Anna Lombroso per il Simplicissimus

Si sa tutto è già stato scritto. Aristotele raccontando del conflitto tra Pericle e Cimone ci narra che il secondo disponeva di ricchezze principesche, offriva liturgie pubbliche e manteneva molta gente tra i suoi accoliti. Pericle che non poteva permettersi questi lussi svendette le cariche pubbliche dando origine alla corruzione dei costumi. Il consenso dunque fu acquisito con il patrimonio privato e con il patrimonio pubblico e in entrambi i casi a noi molto vicini si tratto dunque di corruttela.

Come allora sembra anche a noi che nella nostra democrazia sempre più rovesciata mediante un potere che procede dall’alto, il popolo non più ateniese, che anche lì non è che siano poi troppo bene, sia una massa di manovra da incantare e impiegare in una guerra tra oligarchi così bene illustrata oggi da il Simplicissimus che si svolge non dietro le regole, ma contro di esse, in luoghi e con mezzi con nulla hanno più a che fare con la democrazia.
E d’altra parte è il denaro che muove il mondo, un motore reso più potente oggi dalla sua immaterialità, uscito dai forzieri e diventato una forza incorporea che mediante lo spostamento di quote crea ricchezze e determina miserie al di sopra di confini e leggi, se non quelle del profitto. E dove il denaro è la misura di tutto, tutto è potenzialmente in vendita, compreso il sistema democratico, che può essere stravolto in oligarchia del denaro.
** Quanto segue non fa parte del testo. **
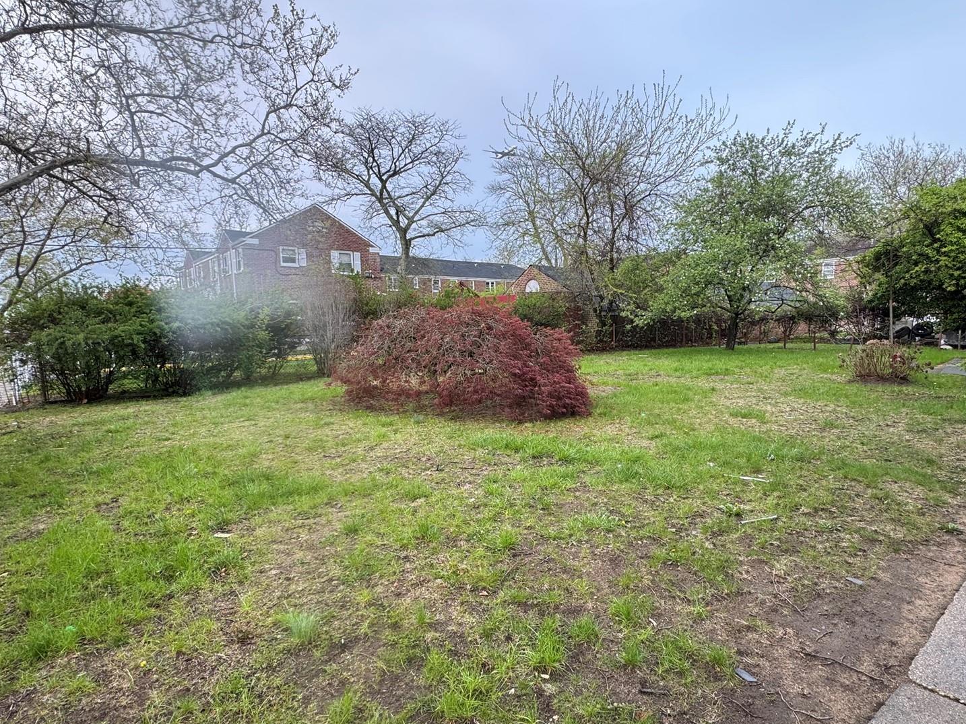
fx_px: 558
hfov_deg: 81.7
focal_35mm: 20
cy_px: 398
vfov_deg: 65.8
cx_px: 507
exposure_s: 1/99
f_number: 2.2
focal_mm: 2.22
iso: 50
Lo sapeva Petronio, lo prevedeva Mill e l’ha profetizzato più di uno scienziato triste, Schumpeter ad esempio, che indovinava nella democrazia un’indole incline a trasformare la lotta politica in une competizione tra élites per la conquista del mercato dei voti. E è per quello che il primo e più tenace impegno della plutocrazia oggi al governo è quello di svuotare alcuni strumenti giudiziari e penali, per rendere così legittimo non solo il circuito del commercio elettorale, ma ancor più per rendere accettabili setta non addirittura virtuose le commistioni della politica con il denaro, il mercato, la finanzia, il capitale.
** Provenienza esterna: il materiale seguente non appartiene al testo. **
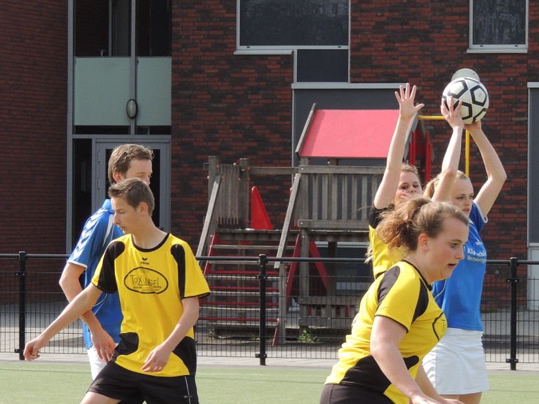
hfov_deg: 8.3
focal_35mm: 238
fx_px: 3705
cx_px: 276
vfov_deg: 6.2
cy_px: 236
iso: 200
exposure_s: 1/500
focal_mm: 27.6
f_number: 4.4
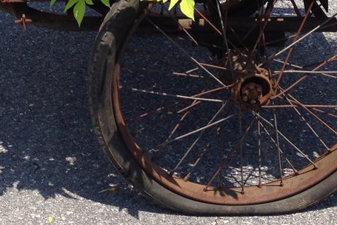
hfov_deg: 16.2
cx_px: -26
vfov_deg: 10.7
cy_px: -135
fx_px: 1152
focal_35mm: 123
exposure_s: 1/1391
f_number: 2.4
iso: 50
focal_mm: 4.13
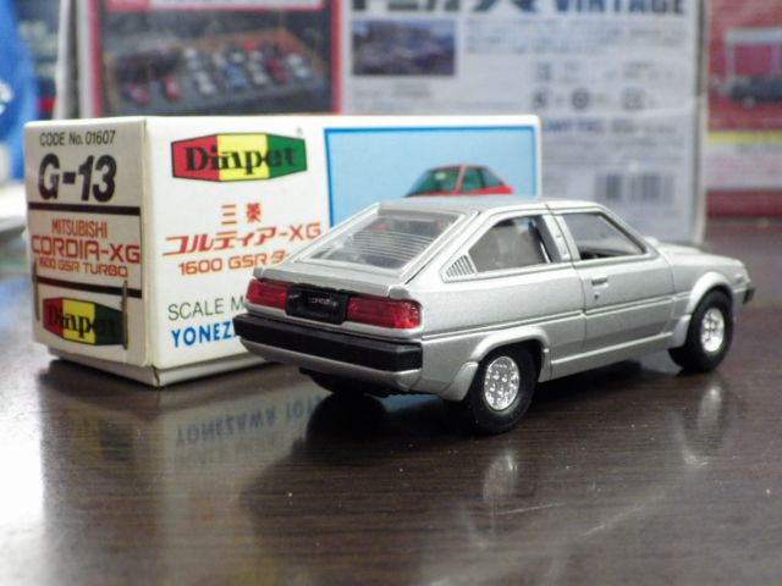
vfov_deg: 29.1
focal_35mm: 50
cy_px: 293
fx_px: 1130
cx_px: 391
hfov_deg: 38.2
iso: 800
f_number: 3.8
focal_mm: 9
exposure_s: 1/25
Ma su questo punto va fatta una riflessione autocritica. Proprio Mill parlava del popolo in democrazia raccomandandogli di essere cittadini attivi, critici, capaci di organizzarsi per contare e dissentire in ogni campo. Per fare quello di cui sono capaci piuttosto che aspettare ciò che gli altri sono capaci di fare per loro. Eppure mai come nel rapporto con il mercato e con il sistema finanziario i cittadini hanno esercitato una delega tanto poco responsabile quanto rischiosa. Che contribuisce a motivare il successo e le conseguenti rovine della turbo economia e del sogno globale delle facili ricchezze immateriali. Non avevamo scelto la via rivoluzionaria ma avremmo potuto essere gramsciani invece non attaccando frontalmente lo Stato ma conducendo una lunga lenta e tenace guerra di posizione per conquistare le fortezze le trincee e la casematte della società.

Colpevolmente ci siamo distratti e astratti, accontentandoci delle nostre meschine accumulazioni di scala. E la disattenzione della sinistra ha pesato, quando era connivente, ma anche quando era innocente, motivata magari da un malinteso rifiuto a sporcarsi le man,i come se in una società complessa chi ha a cuore l’interesse generale diventasse vulnerabile, e quindi inaffidabile o corrotto, a causa del doveroso “interesse” al sistema economico. È stata così incrementata una scissione anche psicologica tra società civile e “sistema” politico, ma anche affaristico e economico, lasciando che venissero alimentati populismo, plebiscitarismo e facendo crescere fittizie mobilitazioni di massa contro fittizi nemici, inventati proprio dagli stessi poteri, per darci l’illusione di non essere “esclusi”.
Non abbiamo capito che se era necessario alla democrazia promuovere la connessione tra cittadini, società civile e stato, era rischioso escludere da questa circolazione le relazioni economiche. Se la democrazia è legittimata a governare lo stato deve esserlo anche a governare le imprese economiche. E non si tratta di “facce sognà” di possedere una banca, si tratta di essere cittadini partecipi, vigili e responsabili che vogliono decidere dei propri interessi. Un modo tutto contemporaneo ma forse molto antico di scardinare la tirannide, quella di Cimone e quella di Pericle.